The kids loved reading The Secret on Ararat because it was full of action and suspense. They were begging me to read more chapters. They are also loving The Heavens Before. We have really been immersed in what it must have been like in the Days of Noah. It was awful when every man’s thoughts were evil continually. It’s hard to imagine everybody in the world, except one family, being evil. How God must have grieved. And how sad and frustrated Noah must have felt to be preaching and warning all the time for 120 years and not having any converts, except perhaps for 3 women who became his daughters-in-law. Talk about an unsuccessful man! Or was he unsuccessful? I’d say he was the most successful man of his time! He sure came out on top in the end. He was the only one who survived. And he became the father and grandfather of everybody on Earth. What is the measure of your success?
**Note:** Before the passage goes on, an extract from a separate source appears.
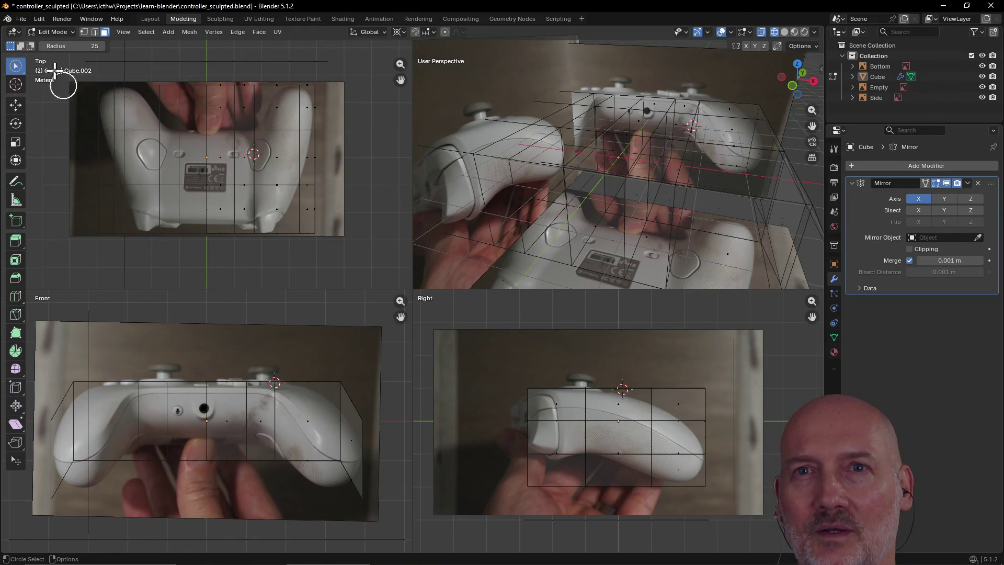
pyautogui.click(84, 33)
Obedience to what God has told me to do. That’s the measure of my success.
There are so many lessons to learn from these stories in the Old Testament. I’m amazed at the way God leads our studies. Because of our studies of Noah’s Ark, I started reading about the astronaut James Irwin. He led expeditions to Ararat to look for the Ark because of the spiritual experience he had while spending time on the moon. He felt God’s presence there with him on the moon. He came back to Earth with a new mission: to tell everyone that God is real and He loves us and we should be so thankful for this wonderful home He gave us to live on. He felt at home everywhere he went on Earth after his time on the moon.
I wonder if he felt a bit like Noah, though. I think he was pretty well-received in the churches he went to, but I wonder how the scientific world received his message. As skeptical and humanistic as the scientific establishment is, I doubt if they gave him a very warm reception. No matter that he knew as much as they did and more, having been an astronaut, and having been on the moon; they still reject his message and deny the existence of God.
Science was started by Christians. I pray that Christians can take back the ground they have lost and get the funding and the platform they need to make a difference in what is taught in public schools and in the media.
Interesting Penny! Thanks for sharing.
It was so nice to see the sunshine in TN this week?